Study text:
- - - - - - -

Painted Cakes Do Not Satisfy Hunger
Be Here Now, by Ram Dass

In researching the phenomena of Facebook, I came across this article on how it is negatively altering our minds. In it, the author describes the social network as an addiction, ensnaring us in a dopamine loop, diminishing our attention spans, keeping us in a filtered bubble, and ultimately diminishing our sense of self-worth. Facebook is evil, making us stupid, and leading to the demise of humanity. We need to get off of it and pursue things that truly facilitate deep brain and mind development – like books, exercise, and meditation. We need to be getting out and be doing real things that actually matter.

The author ends the article with this final remark: Facebook is a megaheap of Painted Cakes, leaving many of us feeling more empty for looking at them. Is that your experience? What are YOU going to do?

As a skeptic, I remain cautious of and question all ideas. As a queer, I am resistant to accepting any monolithic theoretical claims about identity. And as an existentialist, I know that who I am is shaped by my experiences. So what has my experience been with Facebook? How has it shaped my identity? And what am I going to do?

- - - - - - -

Given data:
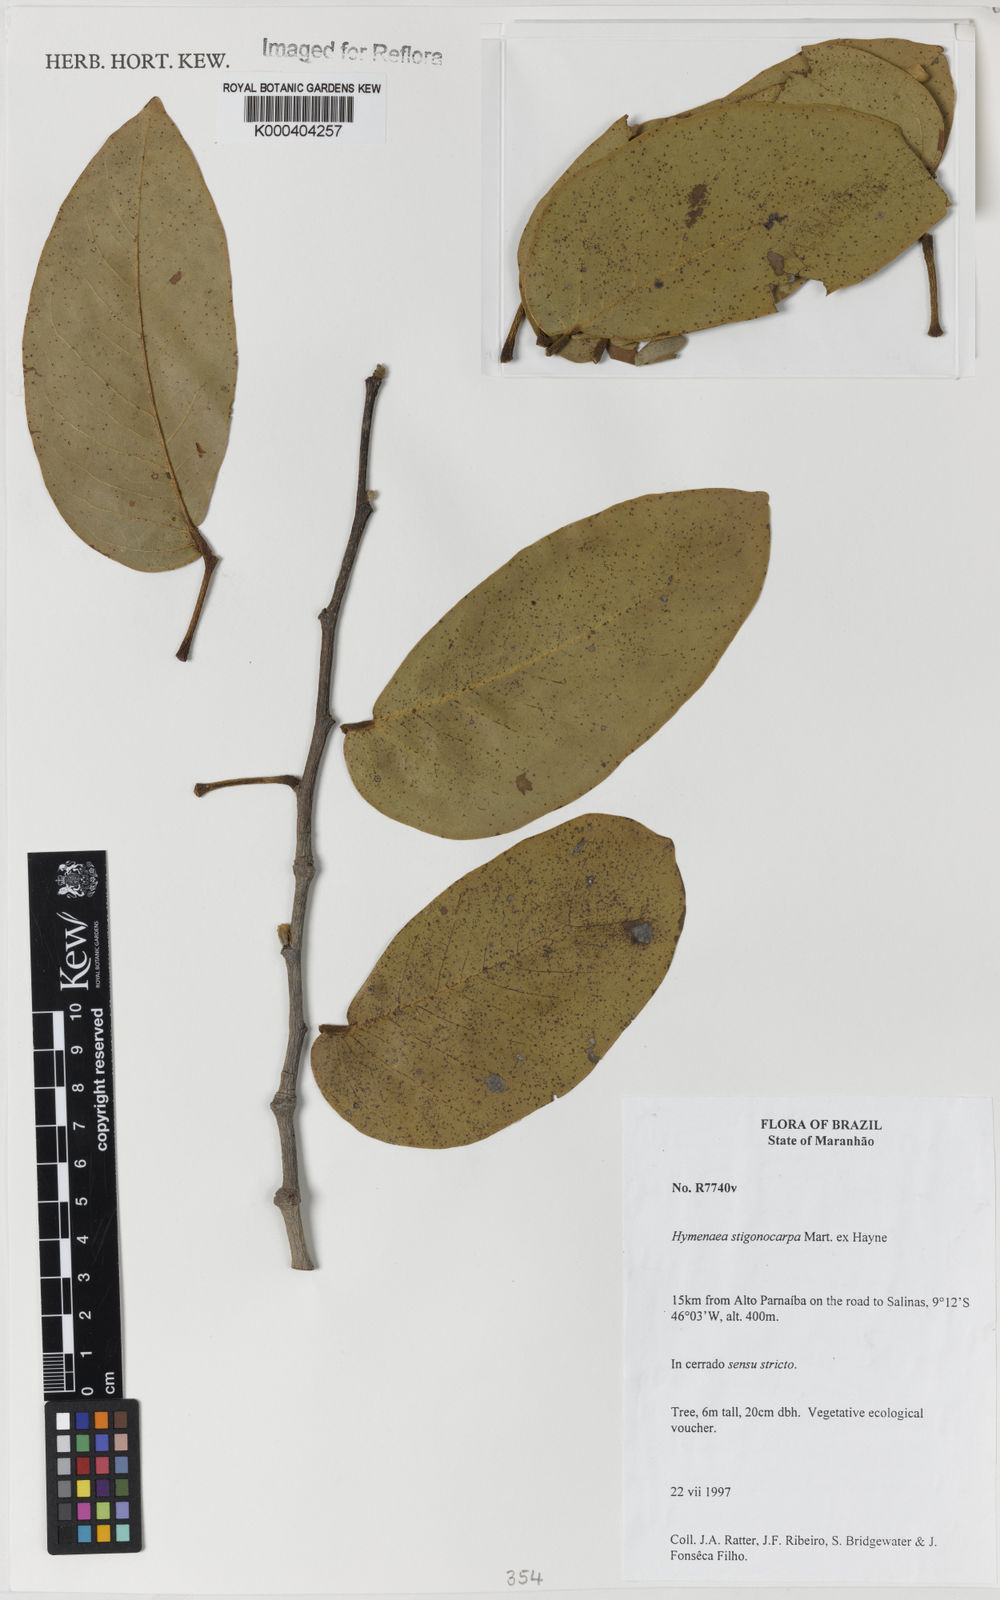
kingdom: Plantae
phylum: Tracheophyta
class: Magnoliopsida
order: Fabales
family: Fabaceae
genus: Hymenaea
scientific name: Hymenaea stigonocarpa
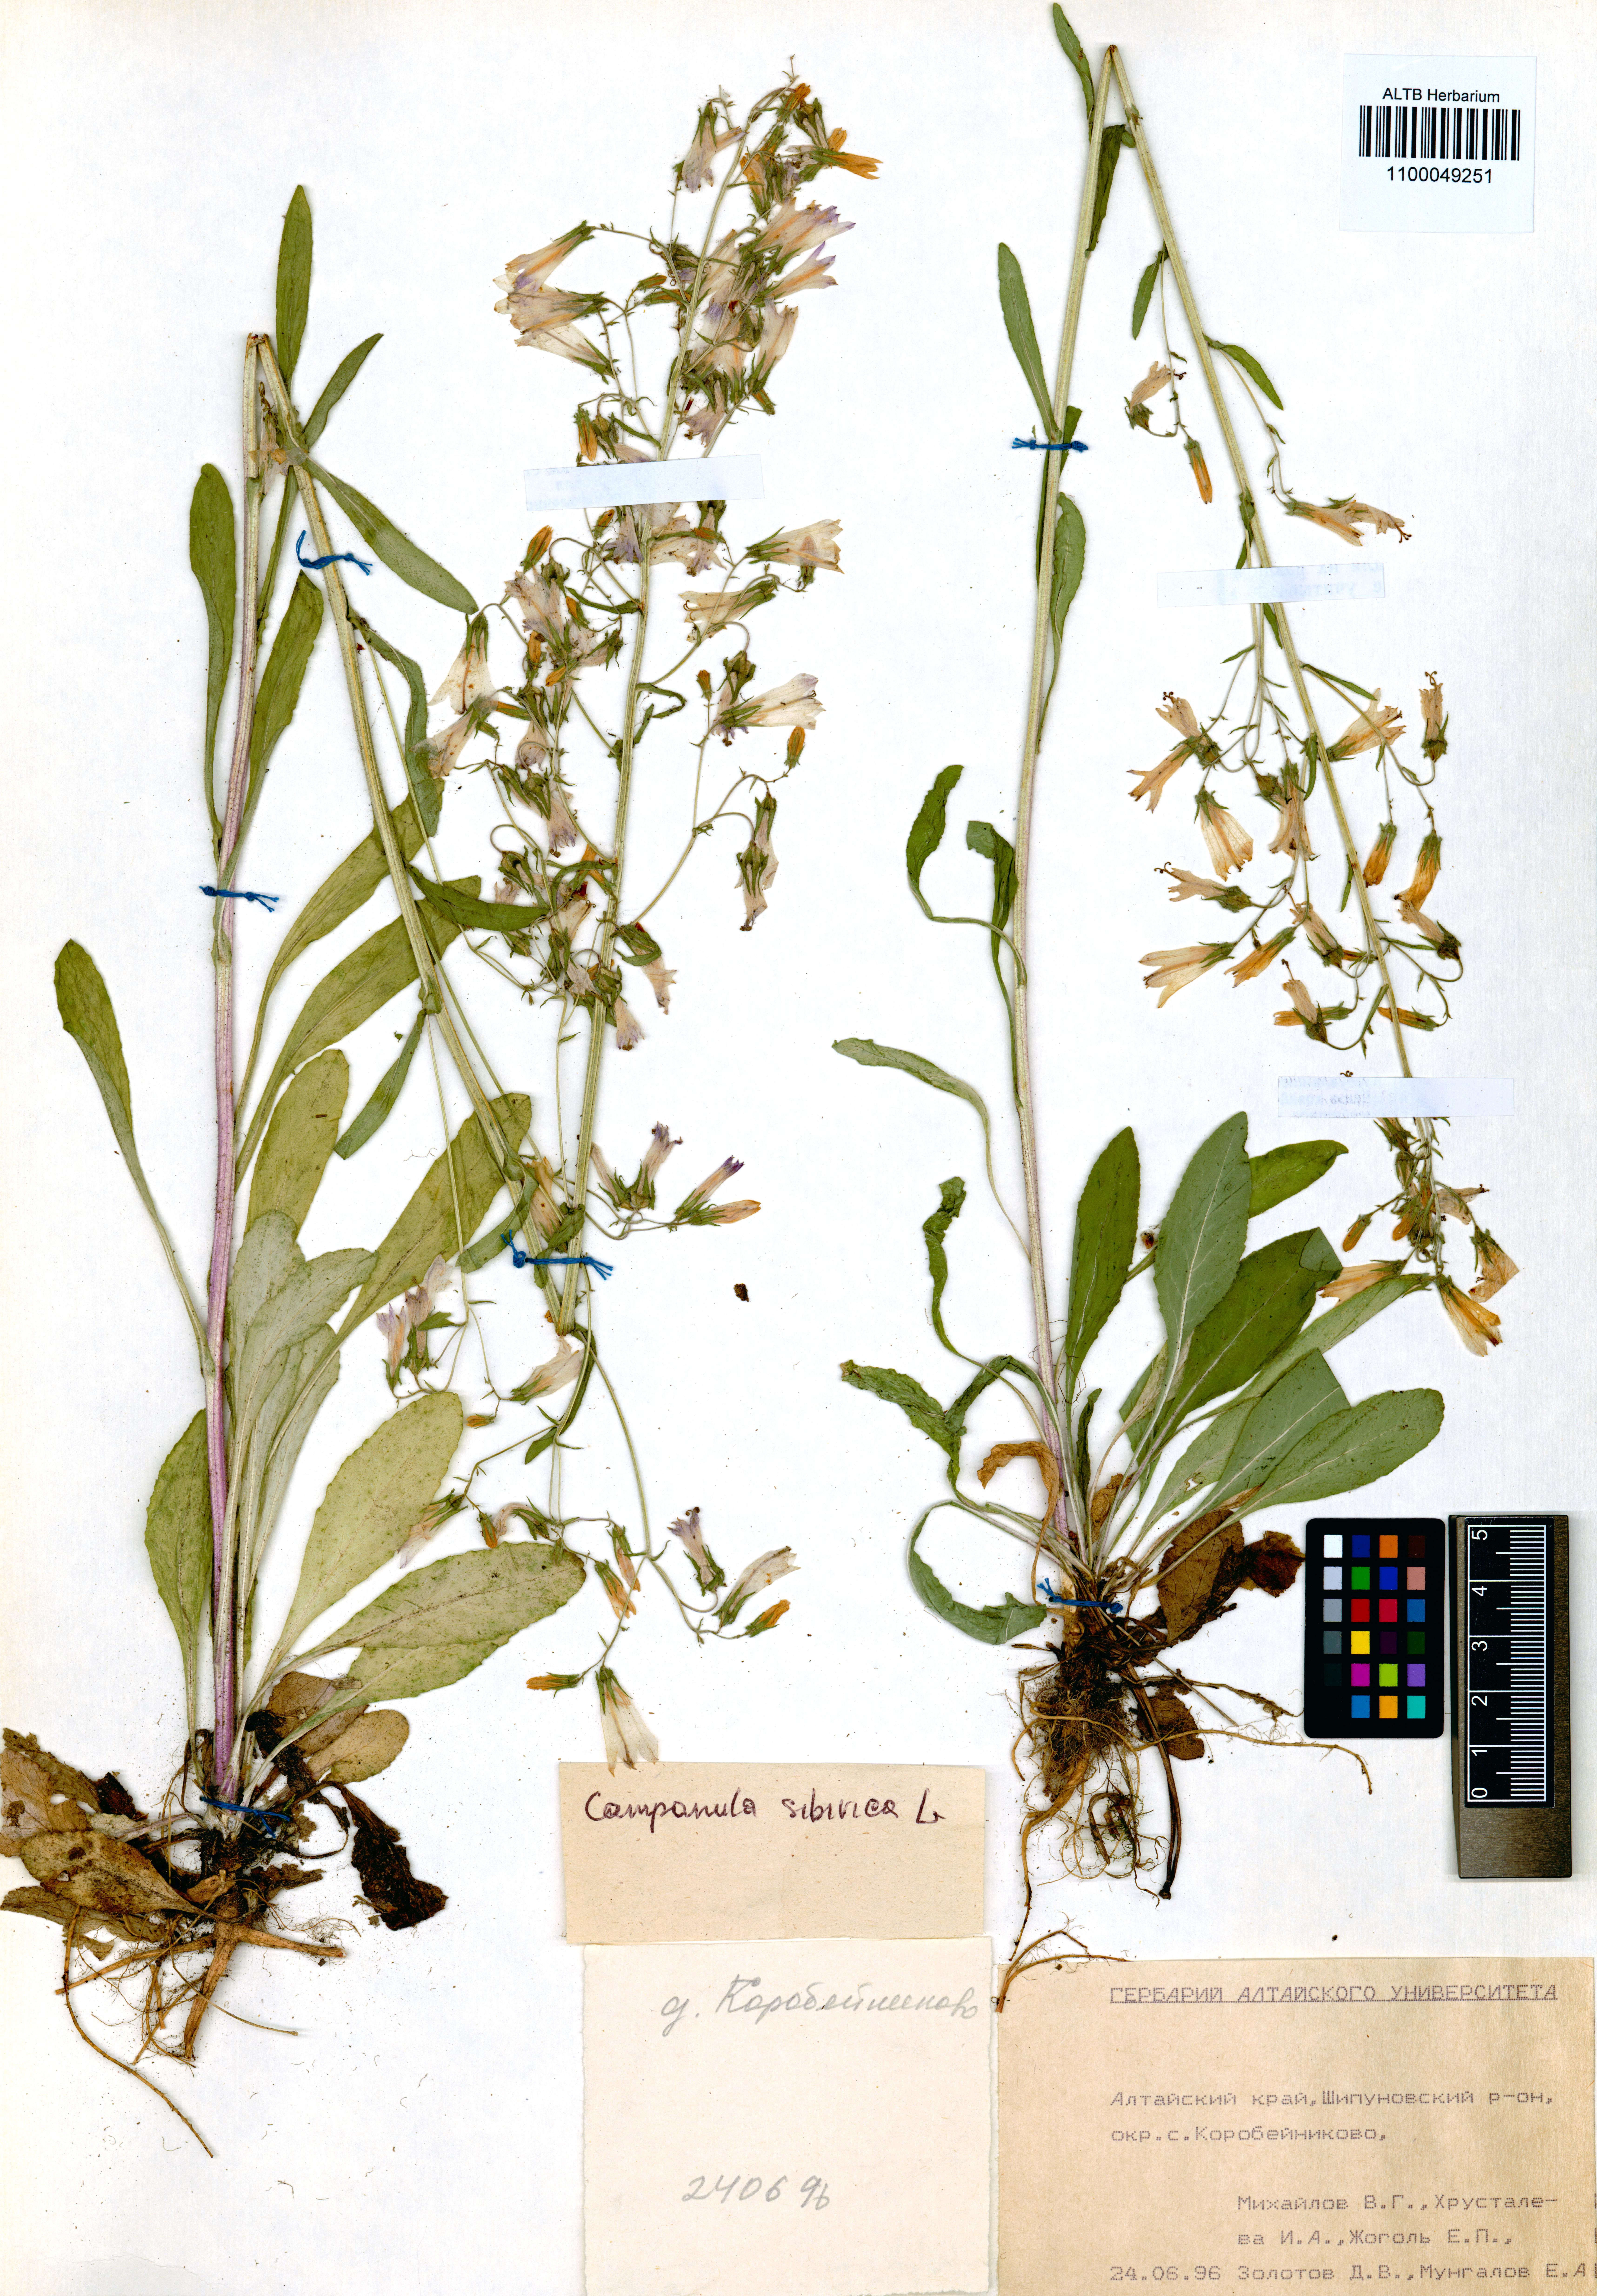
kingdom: Plantae
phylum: Tracheophyta
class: Magnoliopsida
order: Asterales
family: Campanulaceae
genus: Campanula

- - - - - - -

Requirement: Can you rewrite the stretch of the essay on Facebook from "Painted Cakes Do" through "that actually matter.", with "Instagram" in place of "Facebook" everywhere it occurs?

Exercise solution:
Painted Cakes Do Not Satisfy Hunger
Be Here Now, by Ram Dass

In researching the phenomena of Instagram, I came across this article on how it is negatively altering our minds. In it, the author describes the social network as an addiction, ensnaring us in a dopamine loop, diminishing our attention spans, keeping us in a filtered bubble, and ultimately diminishing our sense of self-worth. Instagram is evil, making us stupid, and leading to the demise of humanity. We need to get off of it and pursue things that truly facilitate deep brain and mind development – like books, exercise, and meditation. We need to be getting out and be doing real things that actually matter.